*INSTRUCTIONS TO FOLLOW*: Go through the records below and copy out every line holding "thống".

_ _ _ _ _

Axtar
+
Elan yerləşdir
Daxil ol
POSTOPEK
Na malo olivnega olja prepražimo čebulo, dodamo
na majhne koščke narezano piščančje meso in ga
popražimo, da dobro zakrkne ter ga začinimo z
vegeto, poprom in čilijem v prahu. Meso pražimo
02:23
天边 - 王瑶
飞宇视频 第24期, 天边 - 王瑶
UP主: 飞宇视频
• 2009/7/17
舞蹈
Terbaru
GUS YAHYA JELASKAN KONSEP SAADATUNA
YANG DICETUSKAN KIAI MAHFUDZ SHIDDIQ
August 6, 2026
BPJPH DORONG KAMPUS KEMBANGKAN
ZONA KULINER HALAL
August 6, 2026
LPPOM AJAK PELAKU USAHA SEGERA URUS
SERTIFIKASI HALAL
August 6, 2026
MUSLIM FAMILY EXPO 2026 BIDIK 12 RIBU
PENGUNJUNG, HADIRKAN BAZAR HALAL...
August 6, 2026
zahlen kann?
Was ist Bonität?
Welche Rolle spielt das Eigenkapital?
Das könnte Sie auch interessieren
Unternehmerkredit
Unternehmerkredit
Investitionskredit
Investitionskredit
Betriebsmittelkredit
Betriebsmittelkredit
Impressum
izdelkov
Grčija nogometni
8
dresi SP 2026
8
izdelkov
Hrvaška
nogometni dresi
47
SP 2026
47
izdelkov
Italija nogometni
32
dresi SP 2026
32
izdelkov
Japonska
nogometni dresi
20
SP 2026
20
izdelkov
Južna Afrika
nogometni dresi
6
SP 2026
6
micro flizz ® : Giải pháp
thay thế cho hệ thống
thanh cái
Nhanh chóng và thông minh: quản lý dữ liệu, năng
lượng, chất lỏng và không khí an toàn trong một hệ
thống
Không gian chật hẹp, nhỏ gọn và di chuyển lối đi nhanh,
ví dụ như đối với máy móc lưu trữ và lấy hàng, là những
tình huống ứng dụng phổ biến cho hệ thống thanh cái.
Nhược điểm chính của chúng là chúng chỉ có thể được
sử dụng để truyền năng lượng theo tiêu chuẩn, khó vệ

_ _ _ _ _

*SOLVED EXERCISE*:
thay thế cho hệ thống
thống
tình huống ứng dụng phổ biến cho hệ thống thanh cái.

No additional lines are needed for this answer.